*** Block opens ***

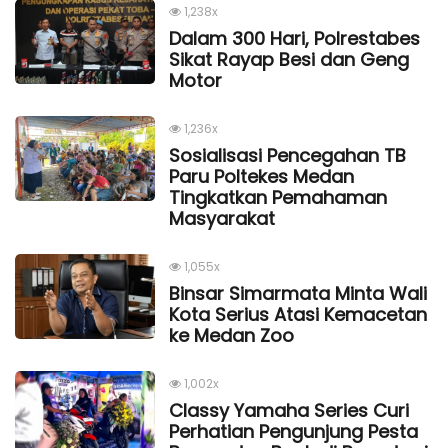
1,238x
Dalam 300 Hari, Polrestabes
Sikat Rayap Besi dan Geng
Motor
1,236x
Sosialisasi Pencegahan TB
Paru Poltekes Medan
Tingkatkan Pemahaman
Masyarakat
1,055x
Binsar Simarmata Minta Wali
Kota Serius Atasi Kemacetan
ke Medan Zoo
1,002x
Classy Yamaha Series Curi
Perhatian Pengunjung Pesta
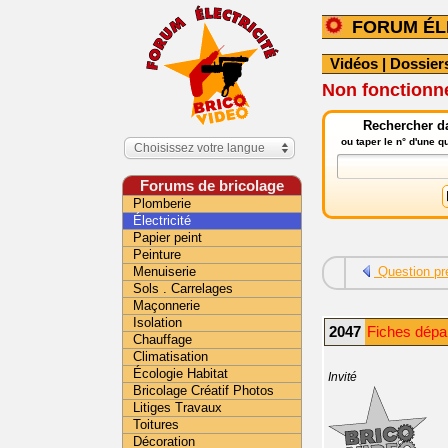
FORUM ÉL
Vidéos
|
Dossier
Non fonctionne
Rechercher da
ou taper le n° d'une 
Choisissez votre langue
Forums de bricolage
Plomberie
Électricité
Papier peint
Peinture
Menuiserie
Question pr
Sols . Carrelages
Maçonnerie
Isolation
2047
Fiches dépan
Chauffage
Climatisation
Écologie Habitat
Invité
Bricolage Créatif Photos
Litiges Travaux
Toitures
Décoration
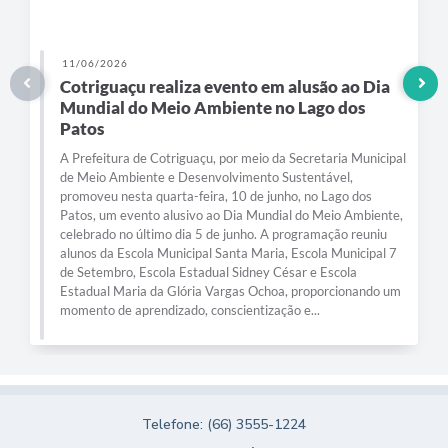
11/06/2026
Cotriguaçu realiza evento em alusão ao Dia
Mundial do Meio Ambiente no Lago dos
Patos
A Prefeitura de Cotriguaçu, por meio da Secretaria Municipal
de Meio Ambiente e Desenvolvimento Sustentável,
promoveu nesta quarta-feira, 10 de junho, no Lago dos
Patos, um evento alusivo ao Dia Mundial do Meio Ambiente,
celebrado no último dia 5 de junho. A programação reuniu
alunos da Escola Municipal Santa Maria, Escola Municipal 7
de Setembro, Escola Estadual Sidney César e Escola
Estadual Maria da Glória Vargas Ochoa, proporcionando um
momento de aprendizado, conscientização e...
Telefone: (66) 3555-1224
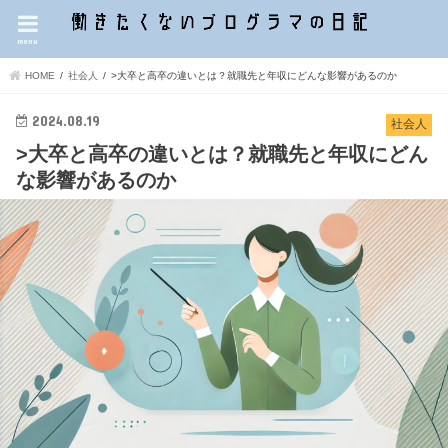
menu
HOME
社会人
>大卒と高卒の違いとは？就職先と年収にどんな影響があるのか
2024.08.19
社会人
>大卒と高卒の違いとは？就職先と年収にどん
な影響があるのか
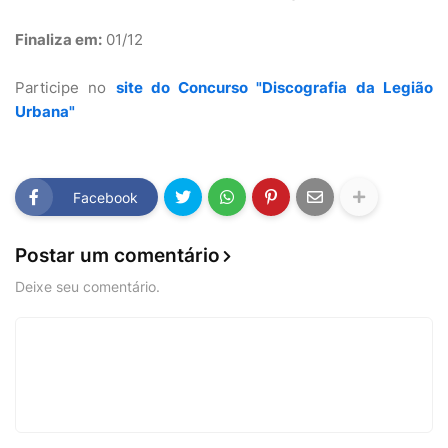
Finaliza em:
01/12
Participe no
site do Concurso "Discografia da Legião
Urbana"
Facebook
Postar um comentário
Deixe seu comentário.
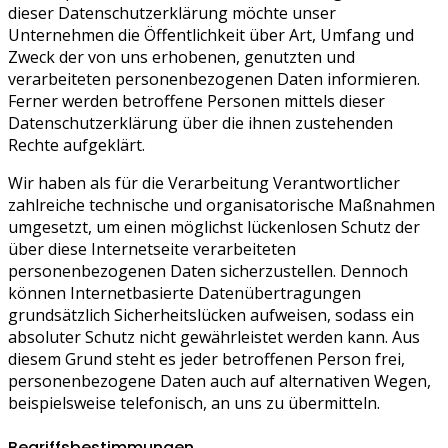
dieser Datenschutzerklärung möchte unser
Unternehmen die Öffentlichkeit über Art, Umfang und
Zweck der von uns erhobenen, genutzten und
verarbeiteten personenbezogenen Daten informieren.
Ferner werden betroffene Personen mittels dieser
Datenschutzerklärung über die ihnen zustehenden
Rechte aufgeklärt.
Wir haben als für die Verarbeitung Verantwortlicher
zahlreiche technische und organisatorische Maßnahmen
umgesetzt, um einen möglichst lückenlosen Schutz der
über diese Internetseite verarbeiteten
personenbezogenen Daten sicherzustellen. Dennoch
können Internetbasierte Datenübertragungen
grundsätzlich Sicherheitslücken aufweisen, sodass ein
absoluter Schutz nicht gewährleistet werden kann. Aus
diesem Grund steht es jeder betroffenen Person frei,
personenbezogene Daten auch auf alternativen Wegen,
beispielsweise telefonisch, an uns zu übermitteln.
Begriffsbestimmungen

*** Block closes ***

** Job **
Determine how many lines of the records above contain the word "comentário", and report only that number.

** Answer for the task **
2